PROMPT
Copy out every line from the one containing "Grzejniki aluminiowe - wysoka jakość w" down to the one containing "odpornego na uszkodzenia aluminium.", keeping each line word for word.

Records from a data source
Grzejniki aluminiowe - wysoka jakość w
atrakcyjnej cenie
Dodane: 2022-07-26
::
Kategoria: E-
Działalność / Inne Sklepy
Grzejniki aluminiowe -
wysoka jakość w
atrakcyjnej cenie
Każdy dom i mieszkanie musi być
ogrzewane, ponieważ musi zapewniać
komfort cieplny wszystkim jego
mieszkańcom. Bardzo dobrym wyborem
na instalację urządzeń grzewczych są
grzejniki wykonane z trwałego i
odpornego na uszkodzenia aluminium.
==
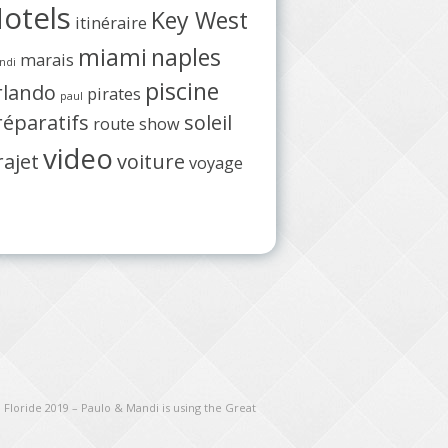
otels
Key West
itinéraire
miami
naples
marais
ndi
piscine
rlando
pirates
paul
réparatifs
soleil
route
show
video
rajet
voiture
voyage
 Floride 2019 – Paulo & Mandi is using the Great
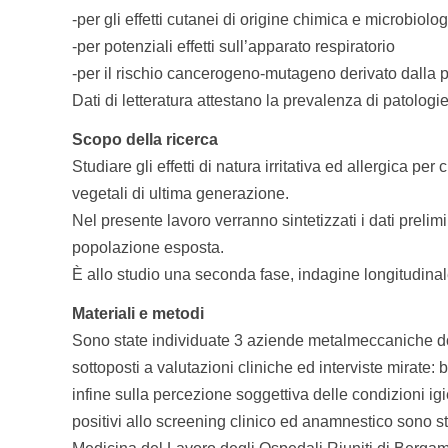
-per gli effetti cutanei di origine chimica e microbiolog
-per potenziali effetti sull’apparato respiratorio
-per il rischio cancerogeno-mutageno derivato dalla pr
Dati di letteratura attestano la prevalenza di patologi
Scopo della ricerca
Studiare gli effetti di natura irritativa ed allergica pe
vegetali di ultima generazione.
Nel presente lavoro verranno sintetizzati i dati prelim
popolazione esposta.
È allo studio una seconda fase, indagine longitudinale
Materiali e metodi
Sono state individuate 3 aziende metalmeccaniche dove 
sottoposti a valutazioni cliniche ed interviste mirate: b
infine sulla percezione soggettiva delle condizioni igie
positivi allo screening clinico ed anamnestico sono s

ANSWER BOX
Grzejniki aluminiowe - wysoka jakość w
atrakcyjnej cenie
Dodane: 2022-07-26
::
Kategoria: E-
Działalność / Inne Sklepy
Grzejniki aluminiowe -
wysoka jakość w
atrakcyjnej cenie
Każdy dom i mieszkanie musi być
ogrzewane, ponieważ musi zapewniać
komfort cieplny wszystkim jego
mieszkańcom. Bardzo dobrym wyborem
na instalację urządzeń grzewczych są
grzejniki wykonane z trwałego i
odpornego na uszkodzenia aluminium.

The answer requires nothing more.